NASA deployed the Voyager 2 spacecraft in 1977 with the purpose of studying other planets. The probe is currently located at 125 AU (astronomical units) from our planet, while one astronomical unit means the distance between Earth and the Sun. As you’ve already guessed, it’s pretty difficult even for NASA to communicate with the spacecraft at such distance, but it’s not impossible.
Voyager 2 can still communicate with NASA’s Deep Space Network from Earth, which consists of three large radio antenna facilities located in California, Spain, and Australia.

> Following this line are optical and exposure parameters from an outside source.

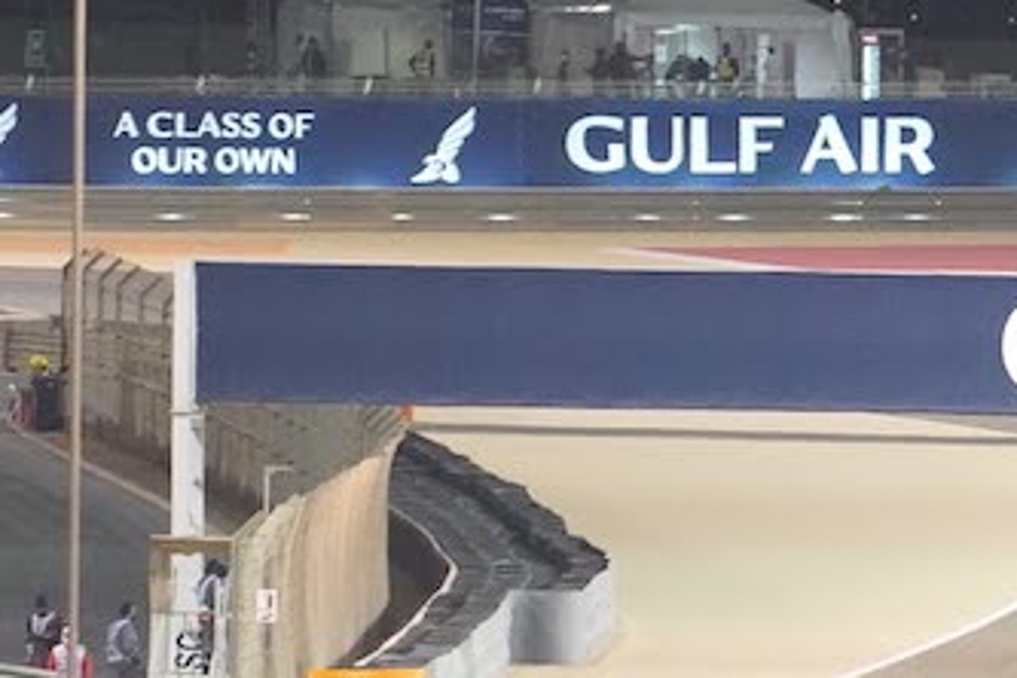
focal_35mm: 1081
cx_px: 1344
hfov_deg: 1.9
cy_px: 632
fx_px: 30536
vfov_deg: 1.3
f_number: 5.6
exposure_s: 1/320
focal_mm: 300
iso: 5000
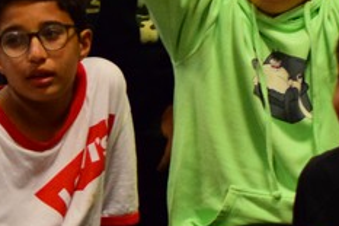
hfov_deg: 8.9
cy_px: 109
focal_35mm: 231
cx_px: 194
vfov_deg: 5.9
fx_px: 2176
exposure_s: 1/125
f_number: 1.8
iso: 3200
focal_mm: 35
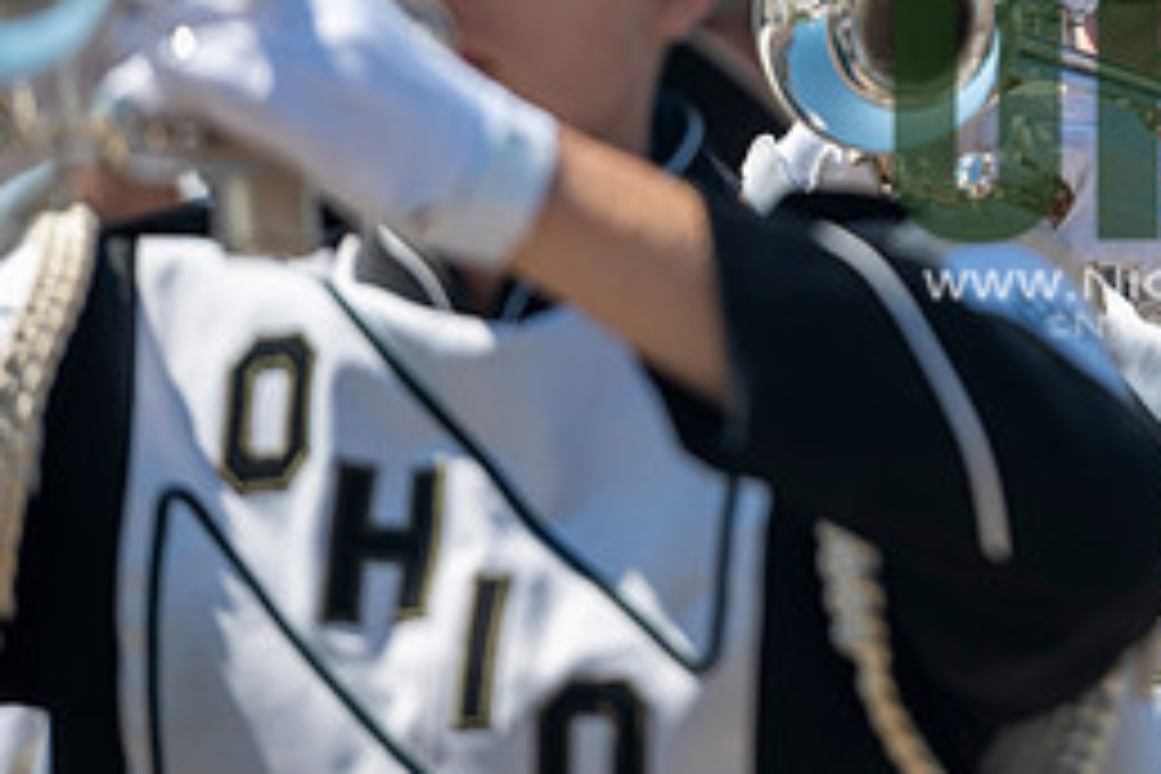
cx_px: 1233
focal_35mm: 449
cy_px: 122
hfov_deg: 4.6
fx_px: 14479
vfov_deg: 3.1
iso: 100
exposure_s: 1/1600
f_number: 2.8
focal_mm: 200
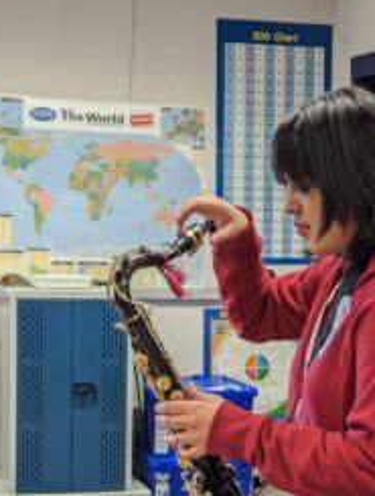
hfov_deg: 14.4
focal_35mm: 103
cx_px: 274
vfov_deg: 18.9
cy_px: 381
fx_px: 1481
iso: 136
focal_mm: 6.81
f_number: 1.85
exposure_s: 1/120
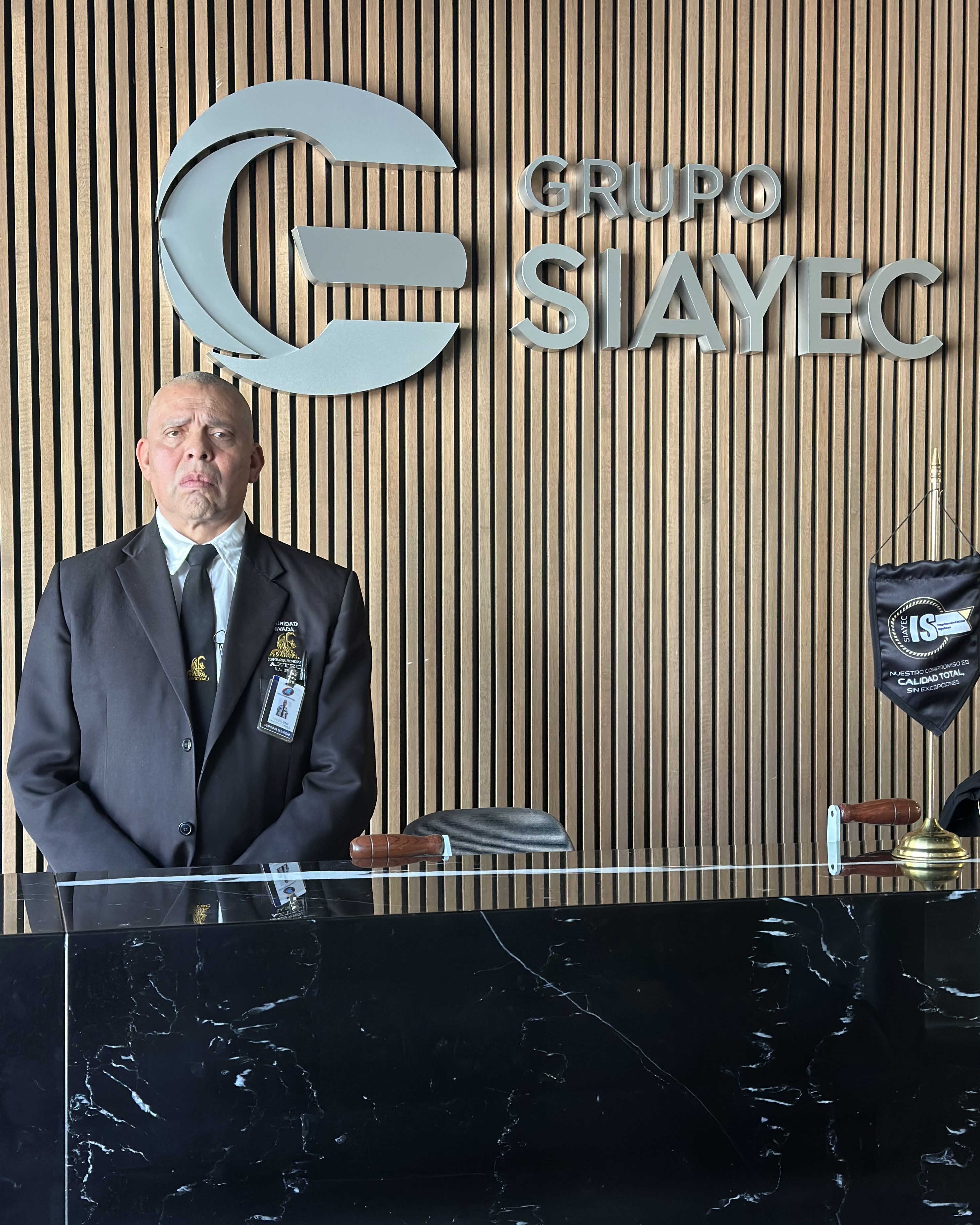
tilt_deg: -0.8
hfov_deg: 29.7
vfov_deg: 36.6
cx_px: 500
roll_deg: +0.1
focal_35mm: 51
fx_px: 1849
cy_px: 652
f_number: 1.78
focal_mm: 6.86
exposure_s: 1/67
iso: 125
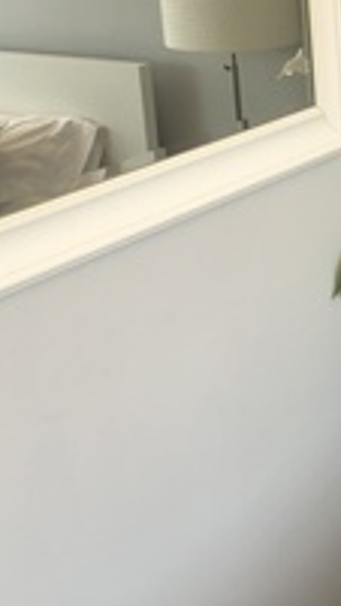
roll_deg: +5.4
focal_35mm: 76
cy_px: 151
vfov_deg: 27.5
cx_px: 324
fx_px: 1222
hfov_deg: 15.6
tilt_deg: -13.3
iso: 40
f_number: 1.8
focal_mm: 3.99
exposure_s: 1/120
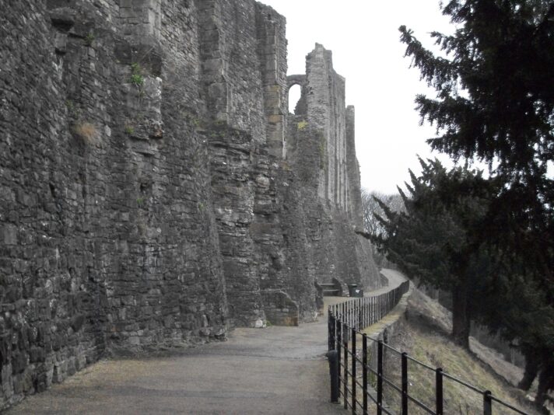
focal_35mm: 54
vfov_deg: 27.0
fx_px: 864
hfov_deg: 35.5
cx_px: 277
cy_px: 208
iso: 626
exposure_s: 1/500
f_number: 4
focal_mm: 9.7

First series of signals since March
Voyager mission managers were able to send a series of signals recently to the famous spacecraft for the first time since March. Voyager 2 replied by confirming that it had received the signals and executed NASA’s commands.
Voyager 2 is the furthest away object created by humans, as it’s located at 11.5 billion miles from Earth. The distance is way too large even for light to travel it instantaneously as it does on our planet. Therefore, judging by the speed of light and the enormous distance that separates our planet from Voyager 2, we can conclude that it takes 17 hours for simple information to reach the spacecraft. This means that an information relay will be possible in a double amount of time: 34 hours.
Voyager 2 continues to travel across interstellar space, and we can realistically hope that it will be bringing new info to us. The spacecraft has five years left to gather enough data and do its job as well as possible.
Voyager 2 was manufactured by the Jet Propulsion Laboratory, it had a cost of $895 million, and it is the only spacecraft to have visited either of the two ice giants Uranus and Neptune. Voyager 2 is also the fourth of five spacecraft to achieve the Solar escape velocity, and that allowed it to leave the Solar System.